Dans «Les ailes du désespoir», l'auteure franco-américaine, Roselyne Durand-Ruel, raconte l'histoire de la métamorphose radicale, et de la perte de soi, d'un homme qui veut venger sa femme. Le tout sous un fond de jihadisme et d'attentats terroristes. Un récit haletant et… vertigineux!

Pourquoi avez-vous décidé de traiter les attentats sur le thème de la vengeance?

«Je suis allée aux États-Unis peu de temps après le 11 septembre. Je me suis demandé ce que je ferais si mon mari était mort dans les attentats. Je me suis mise dans la peau de quelqu'un qui a eu un lien direct avec ces attaques. De plus, j'ai voulu m'intéresser à ces personnes qui ont tué près de 3.000 personnes. J'ai eu une espèce de curiosité vis-à-vis de ces gens aussi bien qu'un besoin de conjurer ce 11 septembre.»
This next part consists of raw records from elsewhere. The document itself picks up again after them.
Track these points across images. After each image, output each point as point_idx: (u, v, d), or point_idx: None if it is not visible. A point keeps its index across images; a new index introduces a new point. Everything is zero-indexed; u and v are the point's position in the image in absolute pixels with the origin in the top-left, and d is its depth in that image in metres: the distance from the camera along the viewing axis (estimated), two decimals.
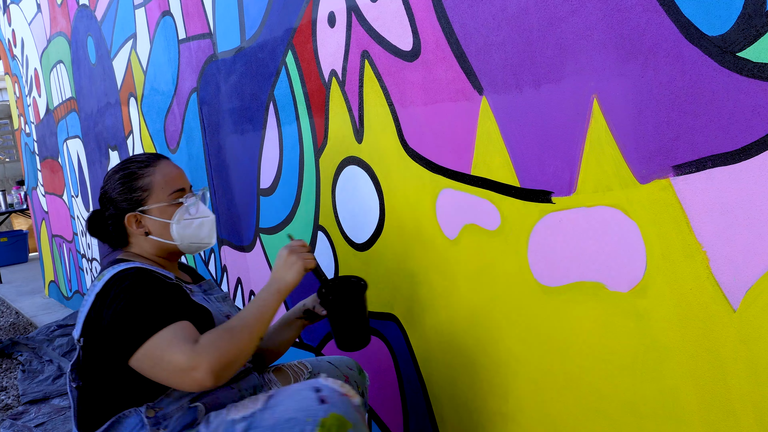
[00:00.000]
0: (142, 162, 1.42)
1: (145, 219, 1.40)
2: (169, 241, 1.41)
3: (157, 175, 1.41)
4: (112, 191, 1.42)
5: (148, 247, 1.42)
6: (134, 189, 1.40)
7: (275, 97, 1.96)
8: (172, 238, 1.40)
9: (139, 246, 1.43)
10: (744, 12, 0.89)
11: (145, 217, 1.40)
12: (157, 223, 1.40)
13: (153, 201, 1.39)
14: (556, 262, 1.23)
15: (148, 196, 1.40)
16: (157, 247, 1.42)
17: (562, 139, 1.17)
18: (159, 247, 1.42)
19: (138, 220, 1.40)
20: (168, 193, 1.40)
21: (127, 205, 1.40)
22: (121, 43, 3.00)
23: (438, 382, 1.60)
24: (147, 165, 1.42)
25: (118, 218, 1.41)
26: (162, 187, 1.40)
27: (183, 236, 1.41)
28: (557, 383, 1.29)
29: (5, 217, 7.89)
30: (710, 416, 1.04)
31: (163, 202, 1.40)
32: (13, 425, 2.51)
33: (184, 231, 1.41)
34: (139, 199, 1.39)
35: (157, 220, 1.39)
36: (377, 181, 1.64)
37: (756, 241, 0.93)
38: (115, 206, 1.41)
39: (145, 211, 1.39)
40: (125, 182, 1.40)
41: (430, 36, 1.39)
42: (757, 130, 0.90)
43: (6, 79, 5.68)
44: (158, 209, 1.40)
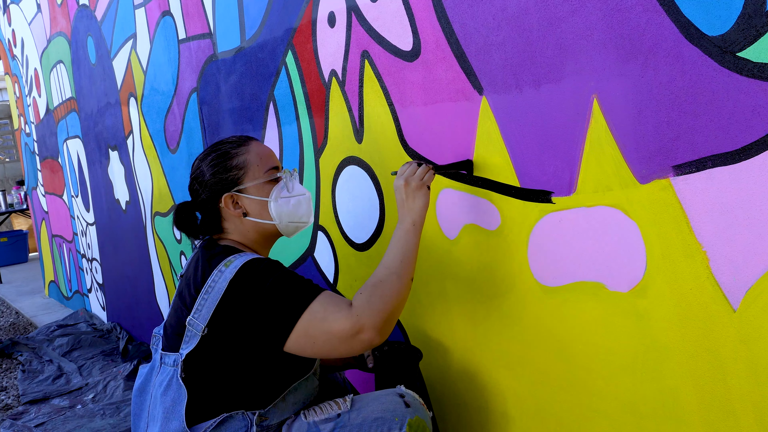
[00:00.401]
0: (233, 143, 1.39)
1: (242, 199, 1.36)
2: (268, 221, 1.36)
3: (251, 153, 1.37)
4: (205, 174, 1.37)
5: (246, 230, 1.37)
6: (229, 168, 1.35)
7: (275, 97, 1.96)
8: (270, 217, 1.36)
9: (236, 231, 1.38)
10: (744, 12, 0.89)
11: (242, 197, 1.35)
12: (255, 202, 1.35)
13: (249, 179, 1.35)
14: (556, 262, 1.23)
15: (244, 174, 1.35)
16: (255, 229, 1.37)
17: (562, 139, 1.17)
18: (257, 230, 1.38)
19: (235, 201, 1.36)
20: (264, 171, 1.36)
21: (222, 186, 1.35)
22: (121, 43, 3.00)
23: (438, 382, 1.60)
24: (239, 145, 1.38)
25: (213, 202, 1.36)
26: (257, 164, 1.36)
27: (281, 214, 1.36)
28: (557, 383, 1.29)
29: (5, 217, 7.89)
30: (710, 416, 1.04)
31: (260, 179, 1.36)
32: (13, 425, 2.51)
33: (282, 209, 1.36)
34: (234, 178, 1.35)
35: (255, 199, 1.35)
36: (377, 181, 1.64)
37: (756, 241, 0.93)
38: (209, 189, 1.36)
39: (241, 190, 1.35)
40: (219, 162, 1.36)
41: (430, 36, 1.39)
42: (757, 130, 0.90)
43: (6, 79, 5.68)
44: (255, 188, 1.35)
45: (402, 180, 1.30)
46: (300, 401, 1.35)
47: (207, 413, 1.26)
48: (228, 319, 1.23)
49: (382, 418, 1.23)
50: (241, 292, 1.23)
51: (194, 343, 1.25)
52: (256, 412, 1.27)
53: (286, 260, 2.10)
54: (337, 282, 1.88)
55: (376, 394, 1.30)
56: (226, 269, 1.25)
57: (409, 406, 1.26)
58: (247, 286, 1.23)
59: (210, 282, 1.25)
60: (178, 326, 1.30)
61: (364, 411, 1.25)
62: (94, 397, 2.79)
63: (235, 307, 1.23)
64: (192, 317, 1.26)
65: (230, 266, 1.25)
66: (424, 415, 1.27)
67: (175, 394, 1.26)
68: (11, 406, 2.81)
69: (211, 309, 1.23)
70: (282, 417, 1.31)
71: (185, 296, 1.31)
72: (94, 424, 2.47)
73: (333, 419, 1.26)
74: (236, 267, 1.24)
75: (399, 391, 1.30)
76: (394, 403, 1.26)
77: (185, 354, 1.26)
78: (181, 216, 1.41)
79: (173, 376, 1.27)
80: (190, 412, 1.25)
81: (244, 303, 1.22)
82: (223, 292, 1.23)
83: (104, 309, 4.00)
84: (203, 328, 1.24)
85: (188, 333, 1.26)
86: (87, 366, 3.21)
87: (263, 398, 1.28)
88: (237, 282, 1.23)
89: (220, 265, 1.26)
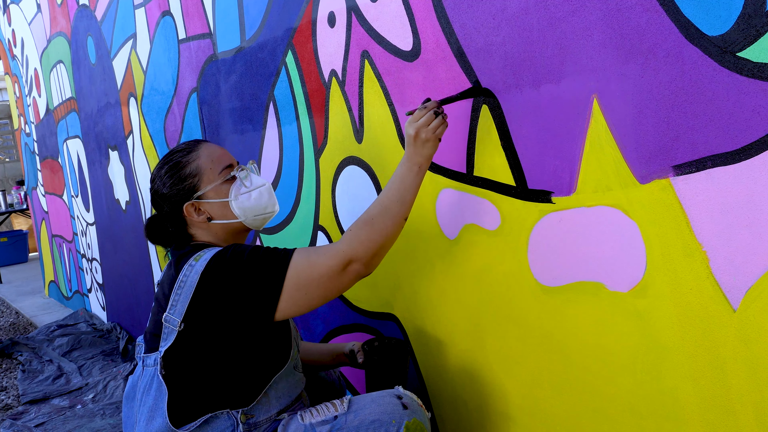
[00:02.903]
0: (183, 150, 1.40)
1: (203, 204, 1.37)
2: (233, 220, 1.37)
3: (202, 158, 1.38)
4: (162, 187, 1.38)
5: (215, 233, 1.38)
6: (184, 178, 1.36)
7: (275, 97, 1.96)
8: (235, 215, 1.37)
9: (205, 235, 1.39)
10: (744, 12, 0.89)
11: (203, 203, 1.36)
12: (216, 204, 1.37)
13: (205, 184, 1.36)
14: (556, 262, 1.23)
15: (199, 180, 1.36)
16: (223, 230, 1.39)
17: (562, 139, 1.17)
18: (225, 230, 1.39)
19: (196, 208, 1.37)
20: (218, 172, 1.37)
21: (181, 197, 1.37)
22: (121, 43, 3.00)
23: (438, 382, 1.60)
24: (189, 152, 1.39)
25: (176, 212, 1.38)
26: (210, 167, 1.37)
27: (245, 210, 1.38)
28: (557, 383, 1.29)
29: (5, 217, 7.89)
30: (710, 416, 1.04)
31: (216, 182, 1.37)
32: (13, 425, 2.51)
33: (245, 204, 1.37)
34: (191, 186, 1.36)
35: (215, 202, 1.36)
36: (377, 181, 1.64)
37: (756, 241, 0.93)
38: (169, 202, 1.38)
39: (200, 196, 1.36)
40: (172, 174, 1.37)
41: (430, 36, 1.39)
42: (757, 130, 0.90)
43: (6, 79, 5.68)
44: (213, 191, 1.37)
45: (413, 129, 1.26)
46: (284, 396, 1.35)
47: (192, 413, 1.26)
48: (204, 310, 1.24)
49: (379, 420, 1.23)
50: (215, 279, 1.24)
51: (171, 339, 1.26)
52: (240, 410, 1.28)
53: None
54: None
55: (373, 395, 1.30)
56: (196, 263, 1.26)
57: (407, 408, 1.25)
58: (221, 271, 1.24)
59: (182, 277, 1.26)
60: (155, 327, 1.31)
61: (361, 413, 1.25)
62: (94, 397, 2.79)
63: (212, 296, 1.24)
64: (168, 314, 1.27)
65: (200, 260, 1.26)
66: (422, 417, 1.26)
67: (156, 392, 1.27)
68: (11, 406, 2.81)
69: (186, 303, 1.24)
70: (268, 413, 1.32)
71: (160, 298, 1.33)
72: (94, 424, 2.47)
73: (330, 421, 1.26)
74: (206, 260, 1.26)
75: (397, 393, 1.30)
76: (391, 405, 1.25)
77: (163, 351, 1.27)
78: (152, 229, 1.43)
79: (154, 375, 1.28)
80: (175, 413, 1.26)
81: (222, 288, 1.23)
82: (196, 285, 1.24)
83: (104, 309, 4.00)
84: (179, 323, 1.25)
85: (165, 330, 1.27)
86: (87, 366, 3.21)
87: (244, 395, 1.29)
88: (209, 272, 1.24)
89: (190, 260, 1.27)
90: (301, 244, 2.00)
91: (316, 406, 1.31)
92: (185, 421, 1.26)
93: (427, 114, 1.26)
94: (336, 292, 1.25)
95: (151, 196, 1.43)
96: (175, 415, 1.25)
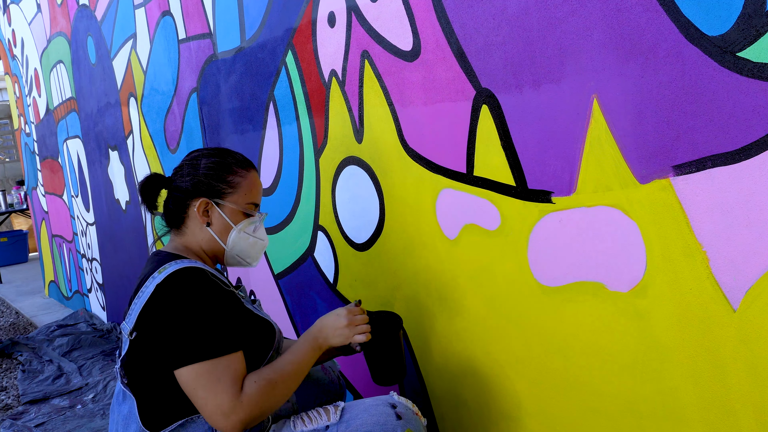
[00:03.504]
0: (239, 161, 1.42)
1: (213, 211, 1.38)
2: (221, 242, 1.39)
3: (247, 180, 1.40)
4: (199, 169, 1.39)
5: (201, 238, 1.39)
6: (222, 179, 1.38)
7: (275, 97, 1.96)
8: (226, 241, 1.39)
9: (191, 233, 1.39)
10: (744, 12, 0.89)
11: (215, 210, 1.38)
12: (223, 221, 1.38)
13: (231, 200, 1.38)
14: (556, 262, 1.23)
15: (231, 193, 1.38)
16: (207, 242, 1.39)
17: (562, 139, 1.17)
18: (209, 243, 1.39)
19: (206, 210, 1.38)
20: (247, 201, 1.39)
21: (205, 189, 1.37)
22: (121, 43, 3.00)
23: (438, 382, 1.60)
24: (242, 166, 1.41)
25: (189, 196, 1.38)
26: (246, 192, 1.39)
27: (236, 245, 1.39)
28: (557, 383, 1.29)
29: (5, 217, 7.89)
30: (710, 416, 1.04)
31: (239, 206, 1.38)
32: (13, 425, 2.51)
33: (240, 242, 1.39)
34: (220, 191, 1.38)
35: (224, 219, 1.37)
36: (377, 181, 1.64)
37: (756, 241, 0.93)
38: (193, 183, 1.38)
39: (219, 204, 1.37)
40: (218, 170, 1.39)
41: (430, 36, 1.39)
42: (757, 130, 0.90)
43: (6, 79, 5.68)
44: (230, 210, 1.38)
45: (347, 319, 1.31)
46: None
47: (165, 418, 1.24)
48: (148, 323, 1.23)
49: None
50: (162, 298, 1.22)
51: (125, 348, 1.26)
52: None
53: (286, 260, 2.11)
54: (337, 282, 1.88)
55: (366, 403, 1.28)
56: (159, 275, 1.25)
57: (401, 418, 1.23)
58: (170, 296, 1.21)
59: (143, 287, 1.26)
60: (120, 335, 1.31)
61: (353, 424, 1.23)
62: (94, 397, 2.79)
63: (154, 312, 1.22)
64: (125, 322, 1.27)
65: (163, 272, 1.25)
66: (416, 426, 1.24)
67: (129, 401, 1.27)
68: (11, 406, 2.81)
69: (137, 312, 1.24)
70: None
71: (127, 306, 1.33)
72: (94, 424, 2.47)
73: (321, 431, 1.24)
74: (167, 273, 1.24)
75: (391, 401, 1.27)
76: (384, 414, 1.23)
77: (120, 360, 1.27)
78: (148, 186, 1.43)
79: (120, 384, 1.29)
80: (149, 418, 1.24)
81: (162, 310, 1.21)
82: (149, 296, 1.23)
83: (104, 309, 4.00)
84: (130, 331, 1.24)
85: (123, 338, 1.28)
86: (87, 366, 3.21)
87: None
88: (162, 288, 1.22)
89: (155, 272, 1.27)
90: (301, 243, 2.00)
91: (309, 412, 1.30)
92: (160, 426, 1.24)
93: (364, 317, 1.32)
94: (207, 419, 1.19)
95: (181, 163, 1.43)
96: (149, 421, 1.24)
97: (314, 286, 1.99)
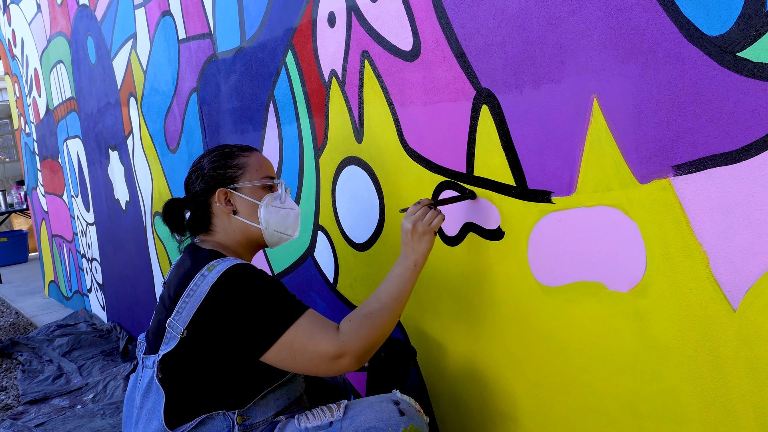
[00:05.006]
0: (239, 147, 1.44)
1: (234, 197, 1.38)
2: (255, 224, 1.38)
3: (252, 158, 1.42)
4: (204, 168, 1.40)
5: (232, 230, 1.39)
6: (229, 166, 1.39)
7: (275, 97, 1.96)
8: (258, 221, 1.38)
9: (222, 230, 1.39)
10: (744, 12, 0.89)
11: (235, 195, 1.38)
12: (246, 202, 1.38)
13: (246, 180, 1.39)
14: (556, 262, 1.23)
15: (242, 174, 1.39)
16: (241, 230, 1.39)
17: (562, 139, 1.17)
18: (243, 231, 1.39)
19: (227, 198, 1.38)
20: (261, 176, 1.40)
21: (218, 180, 1.38)
22: (121, 43, 3.00)
23: (438, 382, 1.60)
24: (244, 150, 1.43)
25: (206, 195, 1.39)
26: (256, 168, 1.41)
27: (269, 222, 1.39)
28: (557, 383, 1.29)
29: (5, 217, 7.89)
30: (710, 416, 1.04)
31: (256, 182, 1.39)
32: (13, 425, 2.51)
33: (271, 216, 1.39)
34: (232, 176, 1.39)
35: (247, 200, 1.38)
36: (377, 181, 1.64)
37: (756, 241, 0.93)
38: (205, 182, 1.39)
39: (236, 188, 1.38)
40: (221, 159, 1.40)
41: (430, 36, 1.39)
42: (757, 130, 0.90)
43: (6, 79, 5.68)
44: (249, 189, 1.38)
45: (410, 223, 1.30)
46: (282, 398, 1.35)
47: (188, 414, 1.26)
48: (208, 323, 1.24)
49: (375, 427, 1.22)
50: (223, 297, 1.23)
51: (173, 345, 1.26)
52: (236, 411, 1.28)
53: (286, 260, 2.11)
54: (337, 282, 1.88)
55: (370, 400, 1.29)
56: (209, 273, 1.25)
57: (404, 414, 1.23)
58: (231, 292, 1.23)
59: (192, 285, 1.26)
60: (158, 329, 1.31)
61: (356, 419, 1.24)
62: (94, 397, 2.79)
63: (217, 312, 1.23)
64: (172, 319, 1.26)
65: (213, 270, 1.26)
66: (419, 423, 1.25)
67: (155, 396, 1.27)
68: (11, 406, 2.81)
69: (192, 312, 1.24)
70: (265, 415, 1.31)
71: (166, 300, 1.32)
72: (94, 424, 2.47)
73: (325, 427, 1.25)
74: (219, 272, 1.25)
75: (394, 398, 1.28)
76: (388, 411, 1.24)
77: (162, 355, 1.27)
78: (170, 211, 1.43)
79: (152, 377, 1.28)
80: (171, 414, 1.25)
81: (227, 308, 1.23)
82: (205, 296, 1.23)
83: (104, 309, 4.00)
84: (182, 330, 1.24)
85: (168, 335, 1.27)
86: (87, 366, 3.21)
87: (241, 397, 1.28)
88: (219, 287, 1.23)
89: (203, 270, 1.26)
90: (301, 243, 2.00)
91: (313, 410, 1.31)
92: (181, 422, 1.25)
93: (422, 209, 1.30)
94: (320, 373, 1.23)
95: (187, 176, 1.44)
96: (171, 417, 1.25)
97: (314, 286, 1.99)
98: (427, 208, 1.31)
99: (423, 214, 1.30)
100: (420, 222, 1.29)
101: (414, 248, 1.30)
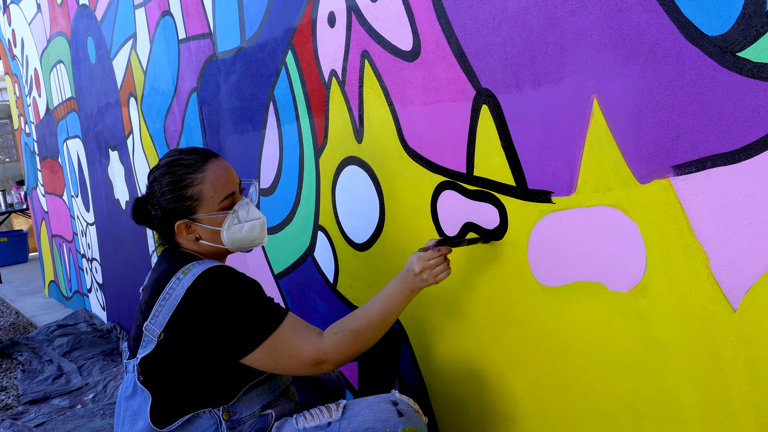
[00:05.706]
0: (190, 166, 1.36)
1: (195, 225, 1.37)
2: (219, 245, 1.39)
3: (206, 183, 1.35)
4: (161, 196, 1.37)
5: (200, 248, 1.40)
6: (184, 198, 1.35)
7: (275, 97, 1.96)
8: (223, 243, 1.38)
9: (190, 248, 1.40)
10: (744, 12, 0.89)
11: (195, 224, 1.37)
12: (207, 230, 1.37)
13: (203, 210, 1.36)
14: (556, 262, 1.23)
15: (198, 205, 1.36)
16: (209, 248, 1.40)
17: (562, 139, 1.17)
18: (211, 249, 1.40)
19: (188, 226, 1.37)
20: (218, 202, 1.36)
21: (175, 213, 1.37)
22: (121, 43, 3.00)
23: (438, 382, 1.60)
24: (195, 170, 1.36)
25: (168, 222, 1.38)
26: (212, 195, 1.36)
27: (234, 240, 1.39)
28: (557, 383, 1.29)
29: (5, 217, 7.89)
30: (710, 416, 1.04)
31: (213, 213, 1.36)
32: (13, 425, 2.51)
33: (235, 236, 1.39)
34: (189, 208, 1.36)
35: (207, 228, 1.37)
36: (377, 181, 1.64)
37: (756, 241, 0.93)
38: (162, 212, 1.38)
39: (195, 219, 1.37)
40: (173, 190, 1.35)
41: (430, 36, 1.39)
42: (757, 130, 0.90)
43: (6, 79, 5.67)
44: (208, 218, 1.37)
45: (419, 267, 1.30)
46: (266, 393, 1.36)
47: (174, 414, 1.27)
48: (184, 326, 1.26)
49: (373, 428, 1.22)
50: (199, 301, 1.25)
51: (150, 348, 1.27)
52: (221, 408, 1.29)
53: (286, 260, 2.11)
54: (337, 282, 1.88)
55: (369, 401, 1.29)
56: (184, 277, 1.27)
57: (403, 414, 1.24)
58: (207, 296, 1.25)
59: (168, 289, 1.28)
60: (137, 334, 1.32)
61: (354, 420, 1.25)
62: (94, 397, 2.79)
63: (193, 316, 1.25)
64: (149, 323, 1.28)
65: (188, 274, 1.28)
66: (417, 423, 1.25)
67: (141, 397, 1.29)
68: (11, 406, 2.81)
69: (168, 315, 1.26)
70: (251, 409, 1.33)
71: (142, 304, 1.34)
72: (94, 424, 2.47)
73: (323, 427, 1.26)
74: (194, 275, 1.27)
75: (392, 398, 1.29)
76: (386, 411, 1.25)
77: (140, 358, 1.28)
78: (138, 212, 1.43)
79: (134, 381, 1.30)
80: (157, 414, 1.27)
81: (203, 312, 1.25)
82: (180, 300, 1.25)
83: (104, 309, 4.00)
84: (159, 333, 1.26)
85: (145, 338, 1.29)
86: (87, 366, 3.21)
87: (224, 393, 1.30)
88: (195, 291, 1.25)
89: (179, 273, 1.29)
90: (300, 243, 2.00)
91: (311, 410, 1.31)
92: (168, 422, 1.27)
93: (437, 259, 1.31)
94: (300, 374, 1.30)
95: (147, 186, 1.42)
96: (158, 417, 1.27)
97: (314, 286, 1.99)
98: (443, 258, 1.31)
99: (437, 264, 1.31)
100: (428, 271, 1.31)
101: (415, 281, 1.32)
Vous imaginez un personnage qui veut se venger et qui infiltre un réseau terroriste. Comment vous êtes-vous documenté sur l'organisation de ces réseaux?

«C'était la partie la plus intéressante. Je voulais savoir ce que c'était le terrorisme et son lien avec l'islam. Je voulais voir comment une religion peut être utilisée et comment cela peut dégénérer. C'est la partie qui m'a beaucoup plu. C'était un peu comme faire des études supplémentaires, et j'aime cela.»

Pensez-vous coller à la réalité?

«Après avoir digéré tout ce que j'ai lu sur le sujet, j'ai écrit ce que j'imaginais être un réseau terroriste. Est-ce que cela colle à la réalité? Je ne sais pas. Je pense qu'avec tout ce que j'ai lu sur tous les petits réseaux qui naissent en France et en Belgique, je ne suis pas très loin de la vérité. Mais je n'ai pas eu de contact direct avec des personnes qui sont en lien avec ces réseaux. Mon livre est le résultat de mes recherches et de mon imaginaire.»

Avez-vous commencé à écrire ce livre avant ou après les attaques sur Charlie Hebdo?

«J'ai mis presque quatre ans à écrire ce livre. Au début, il était très facile à écrire car les premiers chapitres concernent avant tout une histoire d'amour. La suite était plus compliquée. J'ai même failli abandonner. Mais finalement, j'ai terminé le livre avant les attaques contre Charlie. Il ne me restait plus que le chapitre sur la rédemption à écrire. J'étais très mal à l'aise.»

L'histoire commence par l'amour que se portent une musulmane et un juif et par toutes les difficultés auxquelles ils doivent faire face.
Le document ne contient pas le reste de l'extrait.